2016, Archives, August 2016, The MFA Years

Raquel Gutiérrez Introduction (University of Arizona ’18)

Desire as Salve: Healing and the Institution

I visit the institution today for the first time. Today I make and receive my first impressions.

I meet the other members of my genre cohort. I then meet the fiction and non-fiction writers. We are all orienting to the culture where we will be teaching and receiving opportunities to deepen our relationships to our genre’s craft. They are lovely, my future colleagues, my present collaborators. You have no idea.

So many relationships are constituted through the institution and it’s important for me to do my part in practicing a mindful desire for kindness and vulnerability. This whole experience is predicated on my ability to produce exhibitions of vulnerability that will carry my work forward as well as inform my receptivity as a reader of my colleagues’ work. It is important to me to set these intentions and to assimilate them as a working mission statement to return to whenever I feel demoralized.

For I have often been demoralized by the institutional context I have placed myself in and this time I want it to be different. And this time I get to step into my own power to determine that experience.

But, I am weary. It’s that weariness that has often signaled my desire to survive.

I have been held by the institution, I have been groomed by the institution and I have been wounded by the institution. I am here to heal my relationship to the institution. I will of course embrace the resources and privileges that being here afford me. All of this is a means towards obtaining the life I have let myself dream about and let myself pursue. A life tethered to reading, writing, teaching and traveling.

I am finally in Tucson. And on this day of this writing I remember that it’s the birthday of my former graduate advisor who passed away suddenly three years ago. I think about the ways our field—performance studies—has grown exponentially in his absence but so thoroughly anchored by his influence. I also think about my last experience in graduate school and how not ready I was to navigate those waters, how not savvy I was in the literacies of critical theory and literatures in English. I think about the ways that I found myself creating oedipal relationships between myself and the faculty and the ways anecdotal registers get weaponized amongst my cohort as a way to differentiate from one another in the name of getting ahead. I think of the failures and of the generative tensions. I think of the relationships that emerged organically there and that continue to animate my critical inquiries as I put each foot in front of the other on my path to become a capital-P poet.

I am returning to academia to be both disciplined by capital-P Poetry and to innovate against and within that disciplining. In this return I recognize the persistent pull of desire and my surrendering to this ontological space in hopes of harnessing it as my creative motor for life.
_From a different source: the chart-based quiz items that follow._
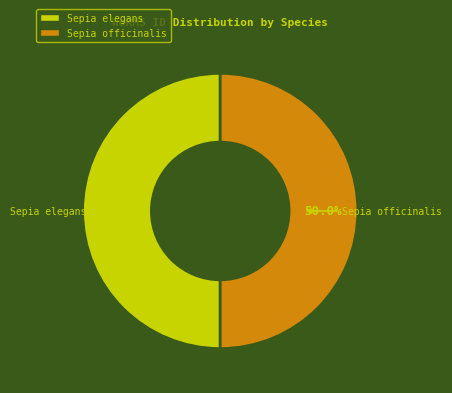

Approximately how many times larger is the value at Sepia elegans compared to Sepia officinalis?

1.0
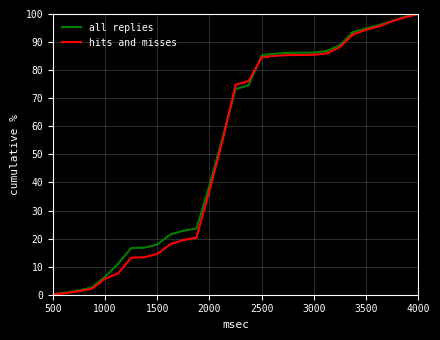

What is the greatest value displayed?

100.0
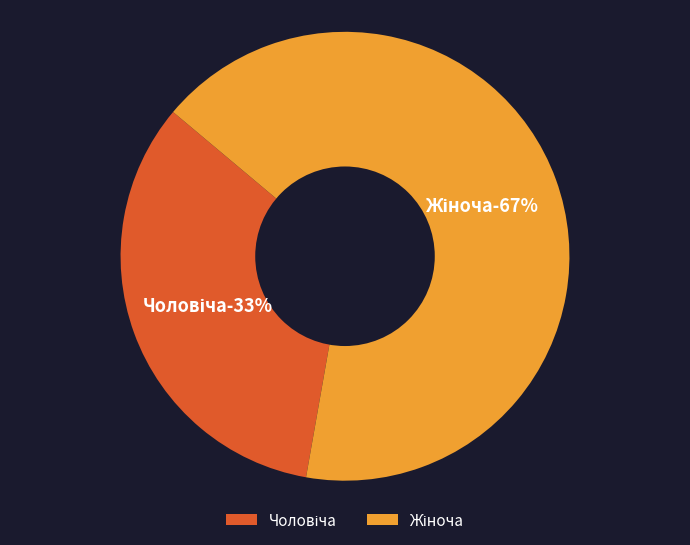

Which has a higher value, Жіноча or Чоловіча?

Жіноча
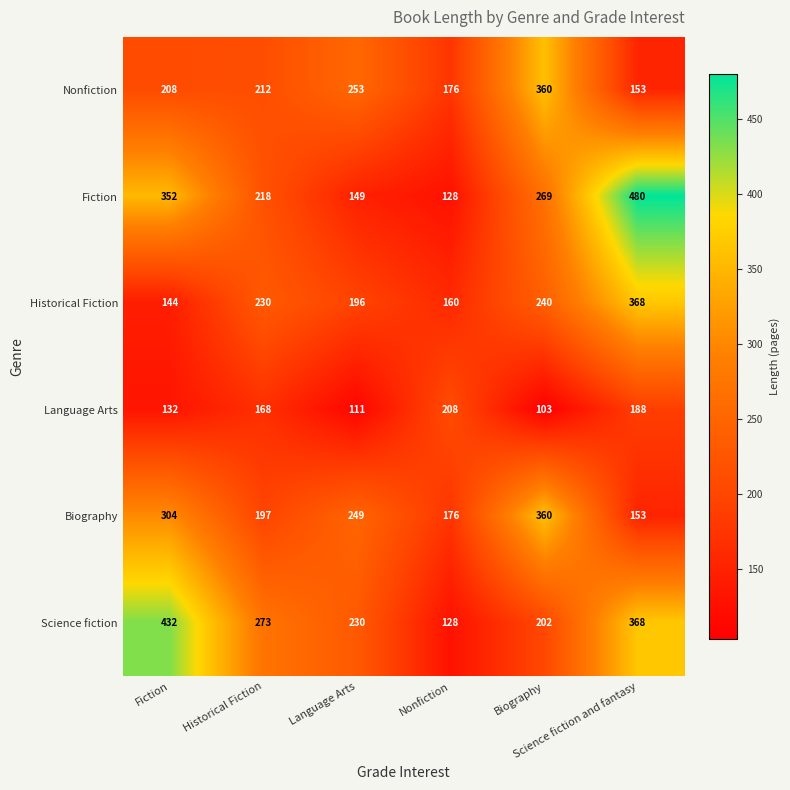

At which category is the sum across all series the highest?

Science fiction and fantasy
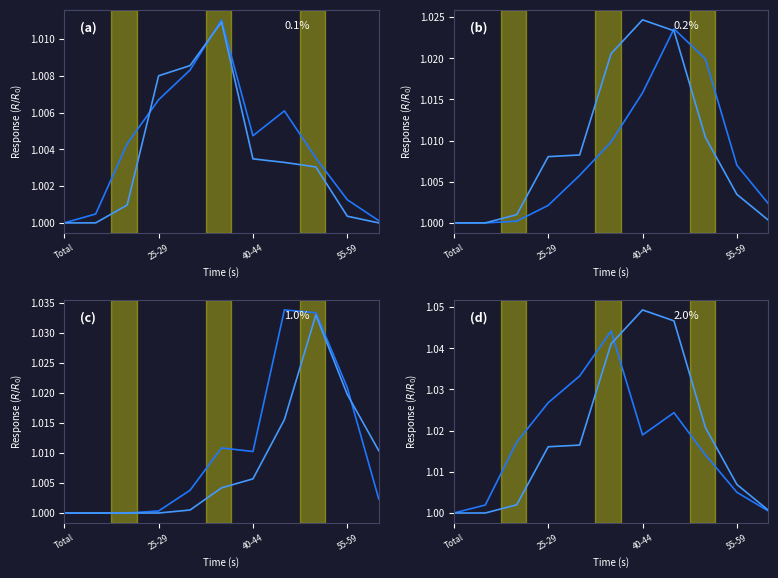

Where do 35-39 and 40-44 first cross each other?

40-44 and 45-49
I want to create critical work that situates Spanish alongside English in an expression that reflects a desire for integrity as a writer rather than the compulsory code-switching that burdens writers of color. University of Arizona’s proximity to the U.S.-Mexico border offers an ideal politics of location for the production of knowledge about the structural inequities in language.

I have maintained a muscular artistic practice as a performance artist but am shifting and committing my focus towards unraveling the mastery of a contemporary and experimental poetry—making it, talking about it, teaching it and publishing it. This shift has been a move that is reflective of the vastly different spaces I’ve been privileged to navigate in recent years as an artist, convener and as a chapbook publisher. As its title suggests, my press—Econo Textual Objects (ETO)—gives me the satisfaction of making economically viable textual objects. Thus far, I have published five poetry chapbooks: three of my own and two featuring poets of color whose work speaks to ETO’s mission of facilitating experimentation within economic means for writers pursuing aesthetic adventures grounded in working-class realities. And as soon as my financial aid clears up there will be two more coming this October.

I want to be in workshop with other writers who have aesthetic and political commitments that respond to a publishing landscape contoured by a hegemonic literary establishment. I long for critical engagement with my future peers’ own relationships to language, brown ontologies, queer identity, memory, and place.

Here in the expansive space of the desert—where the physical terrain feels comparable to its skies—desire is at the heart in producing a cartography of capaciousness. Mapping a desire and its tentacled charms that disarm the rusty piping that undergirds the obsolete machinations of the institution.